We can’t replicate these things exactly, but we can use a revamped version of the mid-C20 institutions as a starting point for a Green New Deal.
The breakdown of the Keynesian-social democratic moment in the late 1960s and early 1970s was largely the result of mistakes which were probably inevitable at the time, but may be avoided if we learn from them.
What went right
The strong growth in aggregate output from the late 1940s to the late 1970s primarily, though not entirely, reflected the fact that the economy moved from operating well below its technological potential to operating at or near the technological ‘frontier’.
The most important implication is that egalitarian economic policies and social institutions are conducive to good economic performance at an aggregate level. Here’s a list of some of the relevant policies (commenter TM at Crooked Timbe suggested most of these, and I’ve added some)
- Policy commitment to full employment – important for expectations
- Keynesian fiscal and monetary policy – helped in accelerating recovery from recessions
- Progressive taxation and New Deal welfare state – reduced inequality, and provided automatic stabilisation (as employment falls, tax revenue falls and spending rises)
- Strong unions (reduced inequality and constrained employer class from aggressive anti-worker policies)
- Public investment and expanded public provision of services – reduced dependence on business confidence
- Broad access to education at low cost, necessary to achieve productive potential of the economy
- Low capital mobility and financial repression – kept power of financial capital in check, avoided waste of resources in financial sector
What went wrong
The breakdown of the Golden Age can be traced to a combination of
- Hubris on the part of the technocratic policy elite, reflecting in a belief in their ability to ‘fine tune’ the economy, and to run the War on Poverty and the Vietnam War at the same time
- Mistaken belief on the left that the US and the world were approaching a revolution and that impossibilist demands (particularly, but not exclusively in relation to wages and conditions) could help to bring this about
- The rapid but unrecognised growth in the power and global mobility of financial capital arising from the end of international capital controls and domestic financial repression
Around 1970, these factors combined to produce an inflationary outburst which, in a context of capital mobility brought about the end of the Bretton Woods system of fixed exchange rates (the residual role of the gold standard played an important technical role here). This in turn produced more financial deregulation and more volatility leading to an escalating crisis.

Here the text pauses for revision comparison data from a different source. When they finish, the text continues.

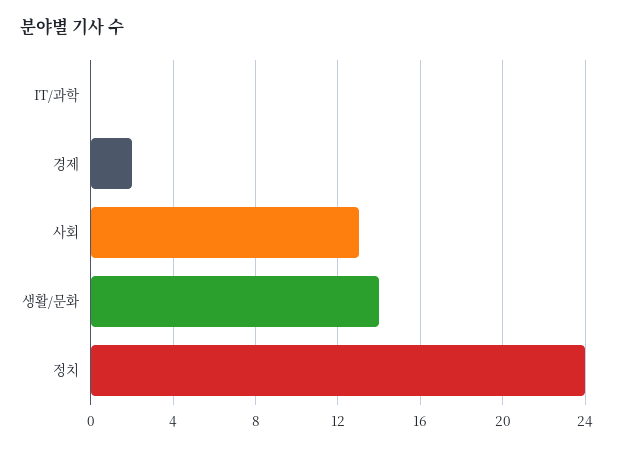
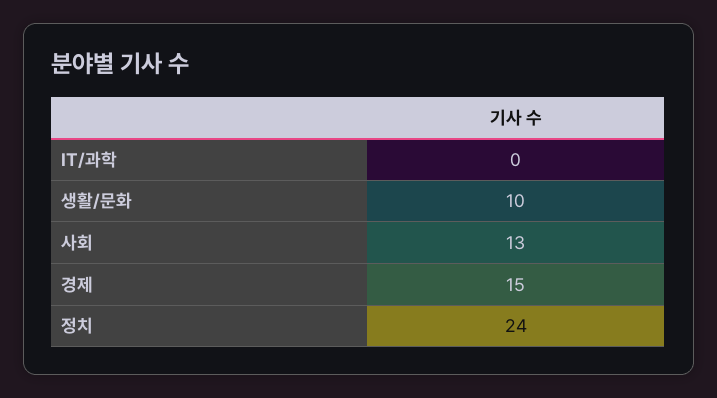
경제: 2 -> 15
생활/문화: 14 -> 10

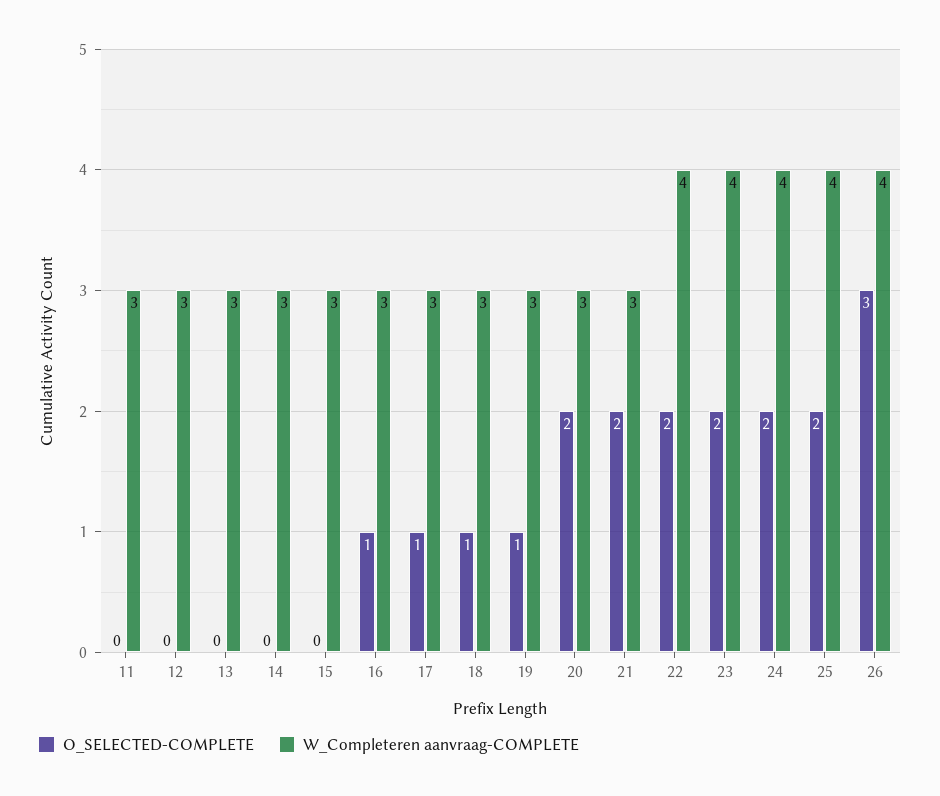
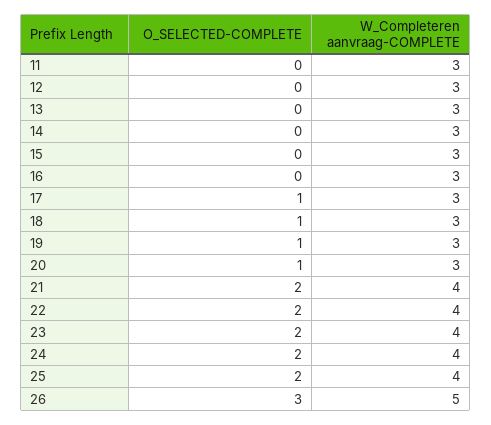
O_SELECTED-COMPLETE, 16: 1 -> 0
O_SELECTED-COMPLETE, 20: 2 -> 1
W_Completeren aanvraag-COMPLETE, 21: 3 -> 4
W_Completeren aanvraag-COMPLETE, 26: 4 -> 5

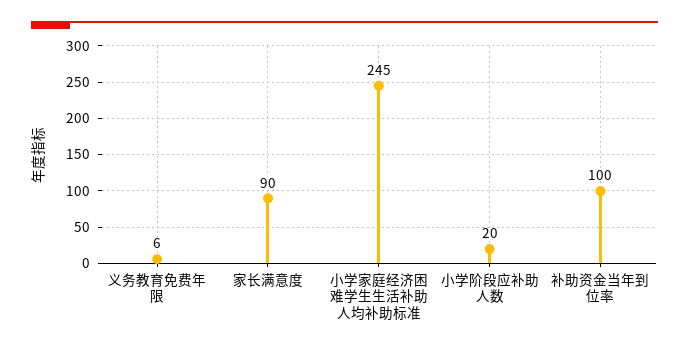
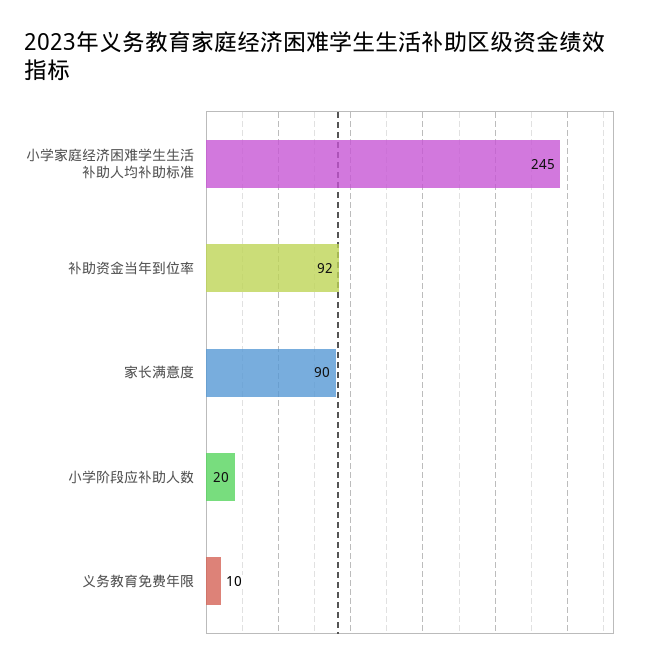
义务教育免费年限: 6 -> 10
补助资金当年到位率: 100 -> 92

Developments in ideas were also important. Friedman and the Chicago school had correctly predicted the inflationary consequences of policies pursued by Keynesian technocrats in the 1960s, and therefore was well positioned to replace them as guides to both macroeconomic and microeconomic policy. Even though the policies did not restore the strong and egalitarian growth of the Golden Age, they were highly beneficial to the financial sector which rapidly achieved sufficient political and economic dominance to ensure that its wishes prevailed.
What didn’t matter
The 1973 oil shock is often seen as central to this story, but it occurred well after the critical events, including the breakdown of Bretton Woods and the failure of wage-price controls. It was a late development in a general upsurge in commodity prices. More broadly, the idea that the pre-1973 period was one of cheap and abundant energy compared to subsequent decades is only true for oil, which became steadily less important in economic terms after 1973, despite being a continuing focus of geopolitics. Prices and production for coal, natural gas and electricity followed different paths.